The company uses deep learning, Bayesian machine learning, and hyperdimensional computing methods to analyze DNA, environmental factors, and medical lab results uploaded by users to produce wellness reports and personalized health recommendations to help customers build action plans. SelfDecode augments its genetic testing and analysis with lifestyle questionnaires to refine risk predictions and offer more personalized health recommendations.

Most of SelfDecode's work since the 2021 fundraise has been in building its core informatics technology, including a consumer-facing analytics engine as well as an application programming interface for businesses. However, the firm has also expanded its R&D team and begun partnering with dietary supplement companies, health app developers, and independent practitioners with the aim of reducing healthcare costs via disease prevention and providing clinical decision support systems to medical providers.

In the B2B market, SelfDecode offers its genomics pipeline, including the ancestry-adjusted polygenic risk scoring, for developers of digital health apps, who pay a fee of about $10,000 to connect to the API.

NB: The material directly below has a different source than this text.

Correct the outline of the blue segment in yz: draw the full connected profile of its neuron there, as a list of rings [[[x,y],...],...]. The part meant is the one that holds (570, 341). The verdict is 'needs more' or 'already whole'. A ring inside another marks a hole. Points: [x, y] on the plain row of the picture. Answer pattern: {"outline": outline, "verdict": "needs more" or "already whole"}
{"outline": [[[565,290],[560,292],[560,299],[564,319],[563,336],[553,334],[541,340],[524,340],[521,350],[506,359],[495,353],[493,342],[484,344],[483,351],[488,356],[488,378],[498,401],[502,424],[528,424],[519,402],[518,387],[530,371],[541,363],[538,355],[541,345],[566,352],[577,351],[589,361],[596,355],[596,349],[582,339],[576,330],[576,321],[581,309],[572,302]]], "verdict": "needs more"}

SelfDecode continues to offer genotyping services through a partnership with Eurofins Genomics, and various blood-based health and wellness panels through a partnership with Quest Diagnostics. The genotyping partnership with Eurofins uses microarrays as opposed to whole-exome sequencing. Cohen said that a $100 microarray-based genotype that larger players such as Ancestry and 23andMe sell is actually better for variant imputation than a $500 exome sequence.

He noted, however, that exome sequencing has a place when looking for variants indicative of specific diseases, but is less useful for developing polygenic risk scores. Whole-genome sequencing, according to Cohen, "is still too expensive for the regular consumer to get."

However, anyone can upload a whole genome or exome to the SelfDecode platform for personalized analysis, including DNA analysis, on a per-use or subscription basis. Users can upload VCF files from multiple sources, though SelfDecode currently only accepts whole-genome sequencing files from Dante Labs and Nebula Genomics.

Cohen said that the firm has signed about 30 commercial contracts in the last year and a half, but added that the B2B offering is still a work in progress because partners have to build, refine, and market their apps before SelfDecode sees revenue. "We found that there's a long lead time for that," Cohen said.

For now, nearly all of the company's B2B sales are outside the US, particularly in Europe, Latin America, and Southeast Asia, according to Kenney.

Future partnerships might be with pharmaceutical companies to help them with target discovery and with predicting whether patients are more or less likely to feel side effects from various drug classes, according to Cohen.